God has a purpose for the pain in your life that is for your ultimate good, even though everything about it looks and feels bad.
By Nancy Guthrie
You probably did not invite difficulty into your life. More likely, it was thrust upon you. In fact, most of us spend our lives doing everything we can to avoid suffering. In today’s modern world, we expect a cure for every illness, a replacement for every loss, a fix for every failure. We are shocked and shaken when hardship comes our way.
But look around. How many people do you know who have escaped experiencing profound difficulty at some point in their lives? Look at the Scriptures. Can you find a person in the Bible—even the godliest of persons—who did not suffer greatly?

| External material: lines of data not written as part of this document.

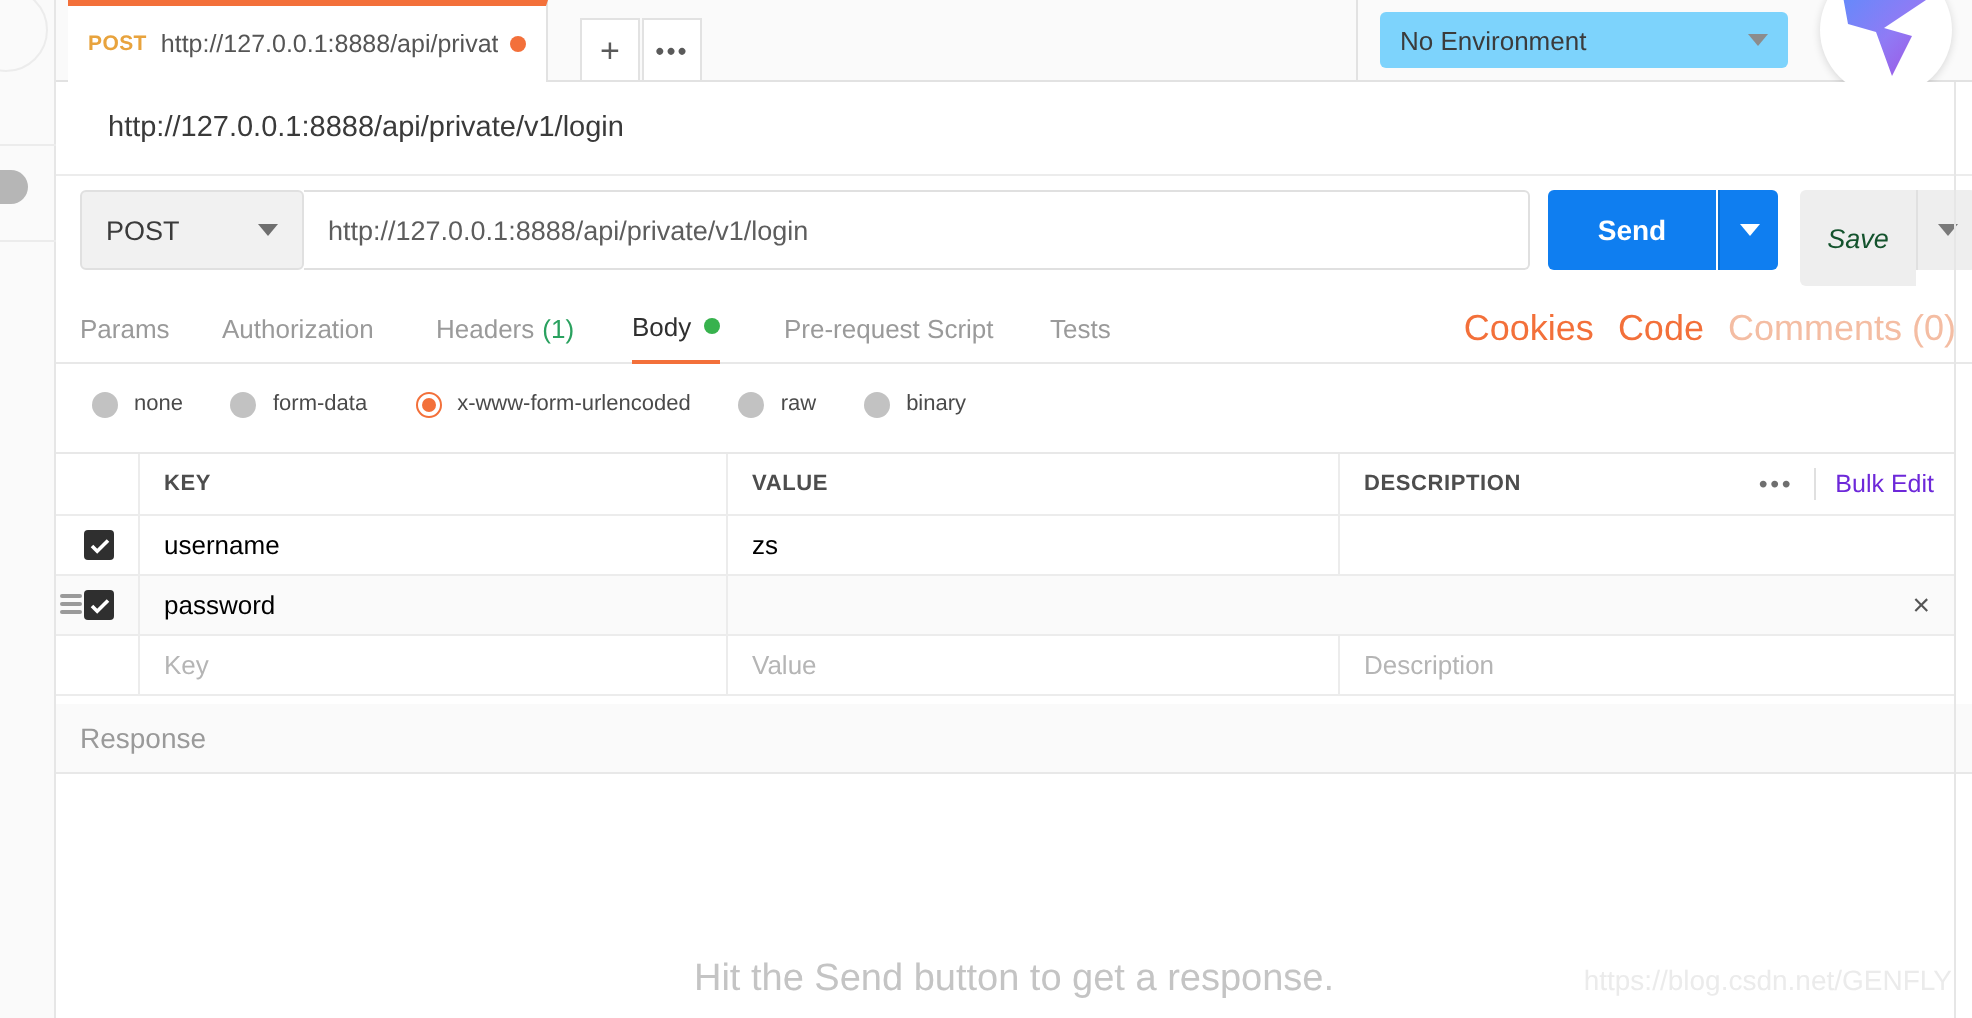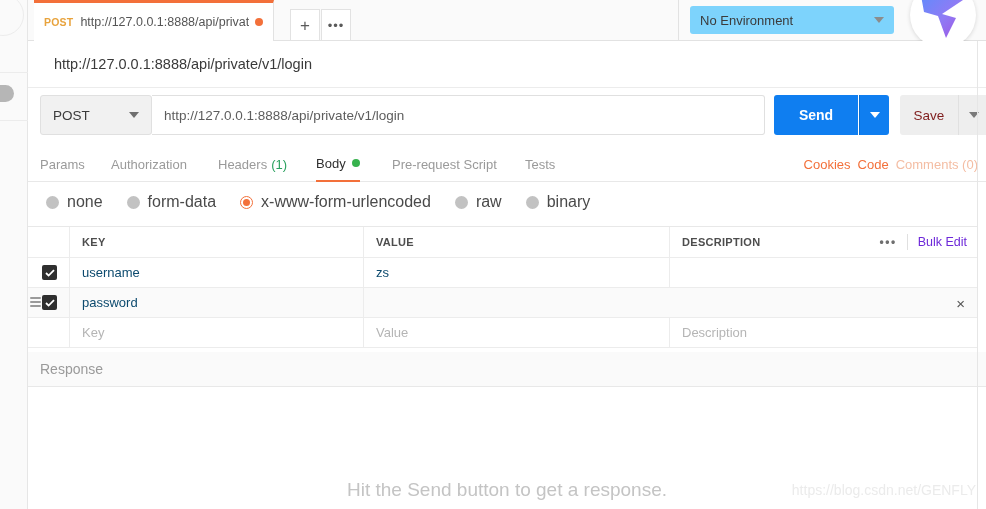--- a/index.html
+++ b/index.html
@@ -154,24 +154,24 @@
     border-left: 1px solid #0a6ed1;
     display: flex; align-items: center; justify-content: center;
   }
   .send-caret i {
     border-left: 5px solid transparent;
     border-right: 5px solid transparent;
     border-top: 6px solid #ffffff; display: block;
   }
   .save-btn {
     position: absolute; left: 872px; top: 7px;
-    width: 58px; height: 40px;
+    width: 58px; height: 48px;
     background: #eeeeee; border-radius: 3px 0 0 3px;
     display: flex; align-items: center; justify-content: center;
-    color: #7f1d1d; font-size: 13.5px;
+    color: #14532d; font-size: 13.5px; font-style: italic;
   }
   .save-caret {
     position: absolute; left: 930px; top: 7px;
     width: 30px; height: 40px;
     background: #eeeeee; border-radius: 0 3px 3px 0;
     border-left: 1px solid #e0e0e0;
     display: flex; align-items: center; justify-content: center;
   }
   .save-caret i {
     border-left: 5px solid transparent;
@@ -192,35 +192,35 @@
     color: #9a9a9a; font-size: 13px; white-space: nowrap;
   }
   .sectab.active { color: #2f2f2f; border-bottom: 2px solid #f3703a; }
   .sectab .count { color: #2aa15f; margin-left: 4px; }
   .sectab .greendot {
     width: 8px; height: 8px; border-radius: 50%;
     background: #37b24d; margin-left: 6px;
   }
   .rightlinks {
     position: absolute; right: 8px; top: 0; height: 36px;
-    display: flex; align-items: center; gap: 7px;
-    font-size: 13px;
+    display: flex; align-items: center; gap: 12px;
+    font-size: 18px;
   }
   .rightlinks .lk { color: #f3703a; }
   .rightlinks .lk.dim { color: #f4bda3; }
 
   
   .radios {
     position: absolute; left: 0; top: 182px;
     width: 958px; height: 40px;
     display: flex; align-items: center;
     padding-left: 18px; gap: 24px;
     background: #ffffff;
   }
-  .radio { display: flex; align-items: center; gap: 8px; color: #4a4a4a; font-size: 16px; }
+  .radio { display: flex; align-items: center; gap: 8px; color: #4a4a4a; font-size: 11px; }
   .radio .dot {
     width: 13px; height: 13px; border-radius: 50%;
     background: #c2c2c2; flex: none;
     display: flex; align-items: center; justify-content: center;
   }
   .radio.sel .dot { background: #ffffff; border: 1px solid #f3703a; }
   .radio.sel .dot::after {
     content: ''; width: 7px; height: 7px; border-radius: 50%; background: #f3703a;
   }
 
@@ -244,21 +244,21 @@
   }
   .kvrow.header .c-desc { justify-content: flex-start; }
   .hdr-actions {
     position: absolute; right: 10px; top: 0; height: 30px;
     display: flex; align-items: center; gap: 10px;
   }
   .hdr-actions .dots { color: #6f6f6f; font-size: 12px; letter-spacing: 1.5px; font-weight: bold; }
   .hdr-actions .sep { width: 1px; height: 16px; background: #e0e0e0; }
   .hdr-actions .bulk { color: #6d28d9; font-size: 12.5px; font-weight: normal; letter-spacing: 0; }
 
-  .cellval { color: #0c4a6e; font-size: 13px; }
+  .cellval { color: #000000; font-size: 13px; }
   .cellval.ph { color: #b5b5b5; }
   .kvrow.active { background: #fafafa; }
   .kvrow.active .c-key { background: #fafafa; }
 
   .cbox {
     position: absolute; left: 14px; top: 7px;
     width: 15px; height: 15px; border-radius: 2px;
     background: #2f2f2f;
     display: flex; align-items: center; justify-content: center;
   }

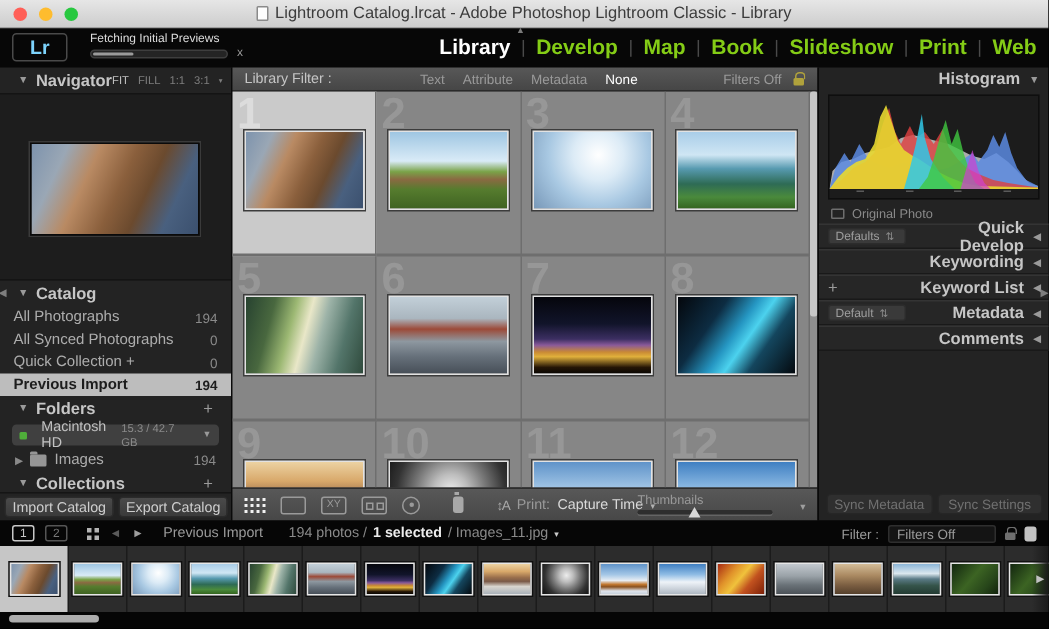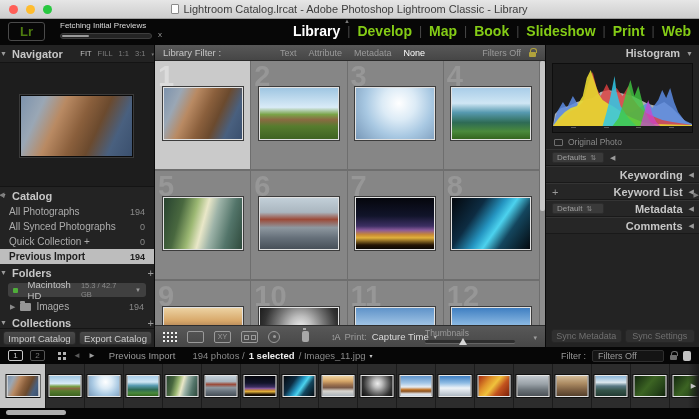--- a/index.html
+++ b/index.html
@@ -12,39 +12,39 @@
     display:flex; align-items:center; justify-content:center; }
   .tl-group { position:absolute; left:9px; top:5px; display:flex; gap:8px; }
   .tl { width:9px; height:9px; border-radius:50%; }
   .tl.red{background:#ff5f57;} .tl.yel{background:#febc2e;} .tl.grn{background:#28c840;}
   .win-title { font-size:11px; color:#3c3c3c; display:flex; align-items:center; gap:4px; }
   .doc-ico { width:8px; height:10px; background:#fdfdfd; border:1px solid #8a8a8a; border-radius:1px; display:inline-block; }
 
   
   .appheader { position:absolute; left:0; top:19px; width:699px; height:26px; background:#070707; }
   .lr-logo { position:absolute; left:8px; top:3px; width:37px; height:19px; border:1px solid #4a4a4a;
-    border-radius:3px; color:#4d7c0f; font-size:13px; font-weight:bold; display:flex; align-items:center; justify-content:center; }
+    border-radius:3px; color:#7dd3fc; font-size:13px; font-weight:bold; display:flex; align-items:center; justify-content:center; }
   .activity { position:absolute; left:60px; top:2px; }
   .activity-label { font-size:8px; color:#dcdcdc; }
   .pbar { position:relative; margin-top:3px; width:92px; height:6px; background:#242424; border:1px solid #3e3e3e; border-radius:3px; }
   .pbar-fill { position:absolute; left:1px; top:1px; height:2px; width:30%; background:#9a9a9a; border-radius:2px; }
   .activity-close { position:absolute; left:158px; top:11px; font-size:8px; color:#9a9a9a; }
   .top-collapse { position:absolute; left:344px; top:-1px; font-size:6px; color:#7a7a7a; }
   .modules { position:absolute; right:8px; top:4px; display:flex; align-items:center; gap:7px; }
   .mod { font-size:14px; font-weight:600; color:#84cc16; }
   .mod.active { color:#ffffff; }
   .msep { color:#4a4a4a; font-size:12px; }
 
   
   .main { position:absolute; left:0; top:45px; width:699px; height:302px; }
   .edge-arrow { position:absolute; font-size:7px; color:#7e7e7e; z-index:30; }
 
   
   .leftpanel { position:absolute; left:0; top:0; width:155px; height:302px; background:#232323; border-right:1px solid #0a0a0a; overflow:hidden; }
-  .phead { height:17px; display:flex; align-items:center; padding:0 0; color:#c6c6c6; font-size:11px; font-weight:bold; }
+  .phead { height:17px; display:flex; align-items:center; padding:0 12px; color:#c6c6c6; font-size:11px; font-weight:bold; }
   .phead .tri { font-size:7px; color:#9a9a9a; margin-right:5px; }
   .phead .spacer { flex:1; }
   .phead .plus { color:#9a9a9a; font-weight:normal; font-size:11px; }
   .navzoom { display:flex; gap:6px; font-size:7.5px; font-weight:normal; color:#7e7e7e; align-items:center;}
   .navzoom .zl:first-child { color:#c2c2c2; }
   .navzoom .caret { font-size:5px; }
   .navpreview { height:125px; background:#1d1d1d; border-top:1px solid #141414; border-bottom:1px solid #141414; position:relative; }
   .navimg { position:absolute; left:20px; top:32px; width:113px; height:62px; border:1px solid #0a0a0a; box-shadow:0 0 0 1px #3a3a3a; }
 
   .crow { height:15px; display:flex; align-items:center; padding:0 9px; }
@@ -443,20 +443,21 @@
             <span></span>
           </div>
       </div>
       <div class="origphoto">
         <span class="op-ico"></span>
         <span>Original Photo</span>
       </div>
       <div class="rsections">
           <div class="rsec">
             <span class="preset">Defaults<span class="ud">⇅</span></span>
+            <span class="rlabel">Quick Develop</span>
             <span class="rarrow">◀</span>
           </div>
           <div class="rsec">
             <span class="rlabel">Keywording</span>
             <span class="rarrow">◀</span>
           </div>
           <div class="rsec">
             <span class="plus">+</span>
             <span class="rlabel">Keyword List</span>
             <span class="rarrow">◀</span>

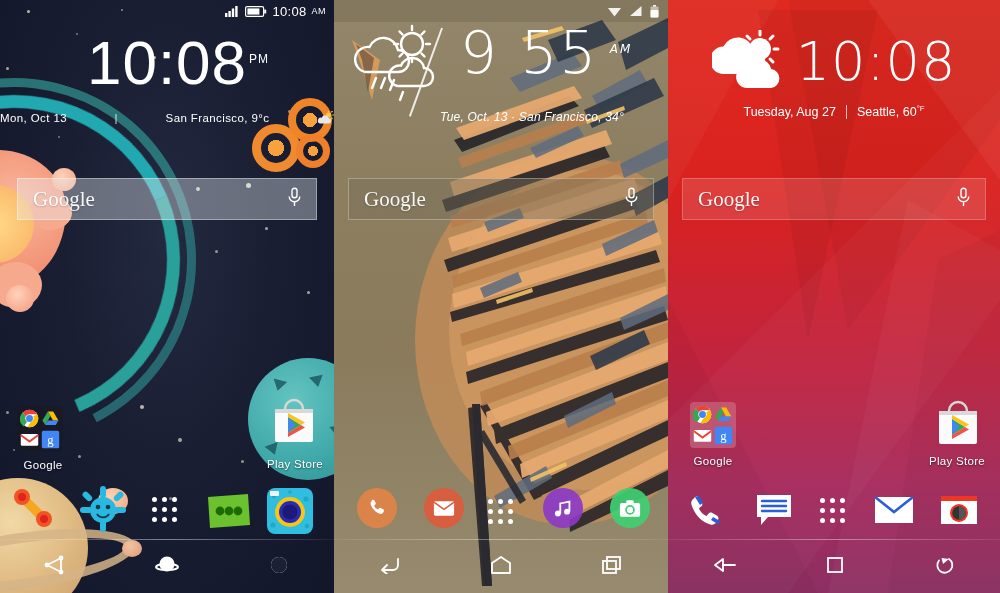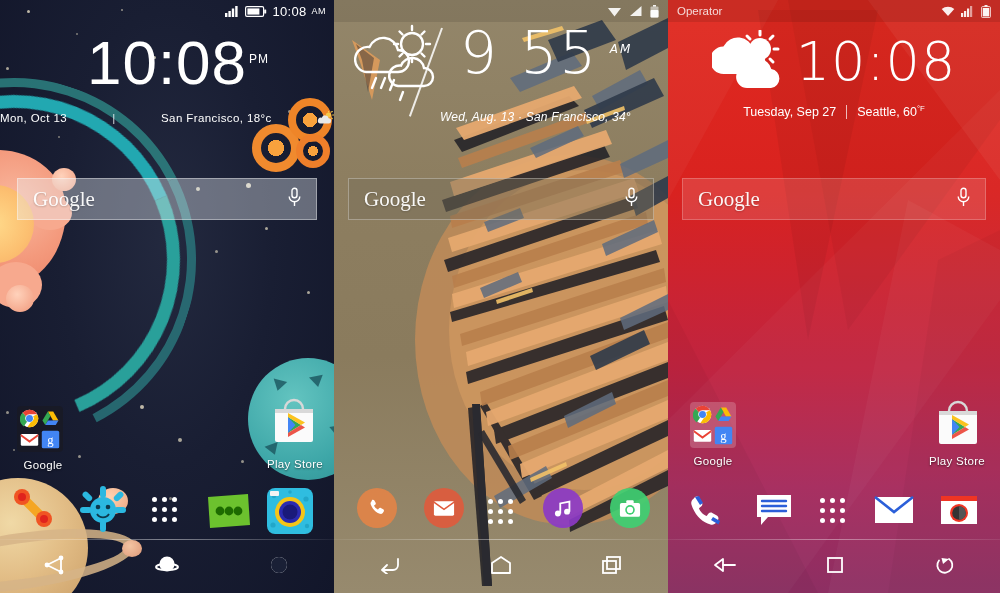--- a/index.html
+++ b/index.html
@@ -266,21 +266,21 @@
     </div>
 
     <div class="w1">
       <div class="time">
         <span>10:08</span>
         <span class="pm">PM</span>
       </div>
       <div class="sub">
         <span>Mon, Oct 13</span>
         <span class="sep">|</span>
-        <span>San Francisco, 18°c</span>
+        <span>San Francisco, 9°c</span>
         <svg width="17" height="14" viewBox="0 0 17 14">
           <circle cx="11.5" cy="4" r="2.6" fill="#f5c84a"></circle>
           <g stroke="#f5c84a" stroke-width="1.1" stroke-linecap="round">
             <line x1="11.5" y1="0" x2="11.5" y2="1"></line>
               <line x1="15.6" y1="4" x2="16.6" y2="4"></line>
             <line x1="14.6" y1="1" x2="15.3" y2="0.3"></line>
               <line x1="14.6" y1="7" x2="15.3" y2="7.7"></line>
           </g>
           <path d="M3 12.5h8.5a2.6 2.6 0 0 0 .2-5.2 3.6 3.6 0 0 0-6.9-.6A2.9 2.9 0 0 0 3 12.5z" fill="#e8e8e8"></path>
         </svg>
@@ -540,21 +540,21 @@
             <line x1="40" y1="56" x2="36" y2="66"></line>
               <line x1="49" y1="68" x2="46" y2="76"></line>
           </g>
         </svg>
         <div class="time">
           <span>9</span><span style="opacity:0">:</span><span>55</span>
           <span class="ampm2">AM</span>
         </div>
       </div>
       <div class="sub2">
-        <span>Wed, Aug. 13</span>
+        <span>Tue, Oct. 13</span>
         <span>·</span>
         <span>San Francisco, 34°</span>
       </div>
     </div>
     <div class="slash2" style="left:107px;top:28px;"></div>
 
     <div class="search sb2" style="border-color:rgba(255,255,255,.30)">
       <span class="glabel">Google</span>
       <span class="mic">
         <svg width="15" height="21" viewBox="0 0 15 21">
@@ -632,39 +632,20 @@
       <polygon points="0,0 110,0 0,200" fill="#fff" opacity=".04"></polygon>
       <polygon points="120,0 332,0 332,120 180,330" fill="#000" opacity=".045"></polygon>
       <polygon points="90,10 210,10 140,340" fill="#000" opacity=".05"></polygon>
       <polygon points="200,0 332,0 332,180" fill="#fff" opacity=".05"></polygon>
       <polygon points="332,90 332,300 120,593 0,593 0,420" fill="#fff" opacity=".03"></polygon>
       <polygon points="0,300 150,593 0,593" fill="#000" opacity=".035"></polygon>
       <polygon points="240,200 332,250 332,593 160,593" fill="#fff" opacity=".035"></polygon>
       <polygon points="270,260 332,230 332,593 220,593" fill="#000" opacity=".03"></polygon>
     </svg>
 
-    <div class="sb3-bar">
-      <span>Operator</span>
-      <span class="sp">
-        <svg width="14" height="12" viewBox="0 0 16 13">
-          <path d="M8 12.2l-7.2-8a11 11 0 0 1 14.4 0z" fill="#fff" opacity=".92"></path>
-        </svg>
-        <svg width="14" height="12" viewBox="0 0 14 12">
-          <rect x="0" y="8" width="2.2" height="4" fill="#fff" opacity=".92"></rect>
-          <rect x="3" y="6" width="2.2" height="6" fill="#fff" opacity=".92"></rect>
-          <rect x="6" y="3.5" width="2.2" height="8.5" fill="#fff" opacity=".92"></rect>
-          <rect x="9" y="1" width="2.2" height="11" fill="#fff" opacity=".55"></rect>
-        </svg>
-        <svg width="10" height="13" viewBox="0 0 10 13">
-          <rect x="3.5" y="0" width="3" height="1.6" fill="#fff" opacity=".9"></rect>
-          <rect x="0.6" y="1.6" width="8.8" height="11" rx="1" fill="none" stroke="#fff" stroke-width="1" opacity=".8"></rect>
-          <rect x="1.8" y="3" width="6.4" height="8.4" fill="#fff" opacity=".95"></rect>
-        </svg>
-      </span>
-    </div>
 
     <div class="w3">
       <div class="row">
         <svg width="76" height="64" viewBox="0 0 76 64">
           <g fill="#fff">
             <circle cx="48" cy="19" r="11"></circle>
             <g stroke="#fff" stroke-width="3" stroke-linecap="round">
               <line x1="48" y1="1" x2="48" y2="5"></line>
               <line x1="30" y1="19" x2="34" y2="19"></line>
               <line x1="62" y1="19" x2="66" y2="19"></line>
@@ -672,21 +653,21 @@
               <line x1="58" y1="29" x2="61" y2="32"></line>
               <line x1="61" y1="6" x2="58" y2="9"></line>
             </g>
             <path d="M12 44h29a12 12 0 0 0 .4-24 16 16 0 0 0-30-3.5A11 11 0 0 0 12 44z"></path>
             <path d="M35 58h24a9.6 9.6 0 0 0 .3-19 13 13 0 0 0-24.3-2.8A8.9 8.9 0 0 0 35 58z"></path>
           </g>
         </svg>
         <div class="time">10:08</div>
       </div>
       <div class="sub3">
-        <span>Tuesday, Sep 27</span>
+        <span>Tuesday, Aug 27</span>
         <span class="bar"></span>
         <span><span>Seattle, 60</span><span class="sup">°F</span></span>
       </div>
     </div>
 
     <div class="search sb3">
       <span class="glabel">Google</span>
       <span class="mic">
         <svg width="15" height="21" viewBox="0 0 15 21">
           <rect x="5" y="1.2" width="5" height="9.6" rx="2.5" fill="none" stroke="#fff" stroke-width="1.4"></rect>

Job wasn’t looking for suffering, and yet it doesn’t seem to catch him off guard. Just as his wife wants him to completely give up on life and give up on God because of his suffering, Job says to her, “Should we accept only good things from the hand of God and never anything bad?”
Job’s acceptance and even expectation of both good and bad things from God is in sharp contrast to our expectation today, which is why we have such a hard time responding to suffering in a godly way like Job did. We have an unspoken expectation that a good God will bring only what we consider to be good things into our lives. We never expect Him to allow and perhaps even bring difficulty into our lives. But He does.
“But,” you say, “God does not willingly afflict his children.” That’s true.
“For men are not cast off by the Lord forever. Though he brings grief, he will show compassion, so great is his unfailing love. For he does not willingly bring affliction or grief to the children of men” (Lamentations 3:31-33 NIV).
What does this mean? No suffering for God’s children? No.
It means no meaningless suffering. If God has allowed suffering into your life, it is for a purpose. A good purpose. A holy purpose.
Embracing suffering
The world tells us to run from suffering, to avoid it at all costs, to cry out to heaven to take it away. Few of us would choose to suffer. Yet when we know that God has allowed suffering into our lives for a purpose, we can embrace it instead of running from it, and we can seek God in the midst of suffering. Accepting suffering drives us deeper in our devotion.
“Anyone who intends to come with me has to let me lead. You’re not in the driver’s seat—I am. Don’t run from suffering; embrace it. Follow me and I’ll show you how. Self-help is no help at all. Self-sacrifice is the way, my way, to finding yourself, your true self. What good would it do to get everything; you want and lose you, the real you” (Luke 9:23-25 The Message)
Jesus is suggesting that we do more than simply endure suffering. He’s inviting us to stop feeling sorry for ourselves and focus instead on learning from suffering. Not only does Jesus invite us to embrace suffering, but He also shows us what that looks like. According to Hebrews 5:7-9, “During the days of Jesus’ life on earth, He offered up prayers and petitions with loud cries and tears to the one who could save Him from death, and He was heard because of His reverent submission. Although He was a son, He learned obedience from what He suffered and, once made perfect, He became the source of eternal salvation for all who obey Him” (NIV).
I have clung to this verse in the lowest days of my grief. In it I see that sometimes God’s plan includes suffering and death. Amazingly, His plan to redeem the world and to make a way for you and me to spend eternity with Him included the suffering and death of His own Son. It helps me to know that Jesus wrestled with that plan even as He submitted to it.
When you groan because there are no words for the hurt, when you cry out to God with hot tears, when you agonize over His plan that has caused you such pain, look at Hebrews 5:7-9 and see that Jesus understands! He understands what it is like to cry out to the Father, who has the power to make another way, enact another plan … but chooses not to.
In fact, the prophet Isaiah wrote, “Yet it pleased the Lord to bruise Him; He has put Him to grief” (Isaiah 53:10 NKJV). It pleased the Father? How can that be?
The answer is that God was pleased by what Jesus’ death accomplished for you and for me. He was pleased to demonstrate His love for the human race through such a significant sacrifice.
Amazingly, history’s most evil act brought about the greatest good of all time. Though those who put Jesus on the cross meant to do evil against Him, God used it for good, in order to bring many to Himself.
Why has God allowed so much suffering in your life? Ultimately, the purpose is not to disfigure you for life but to mold you into a person who thinks and acts and looks like Christ.
Looking for your purpose
Every difficulty—from the minor irritation of a broken piece of crystal to the piercing pain of a broken relationship—God has allowed every one for the singular and supreme purpose of transforming your character into the likeness of His Son.
Sometimes it requires pain to refine our character and to remove our selfish, sinful attitudes. Pain can do that. Or, pain can make us bitter. We can just become bitter when we don’t get what we want out of life.
I believe God has a purpose for the pain in your life that is for your ultimate good, even though everything about it looks and feels bad.
Rather than running from your suffering or trying to pray it away, would you embrace it and look for God in it?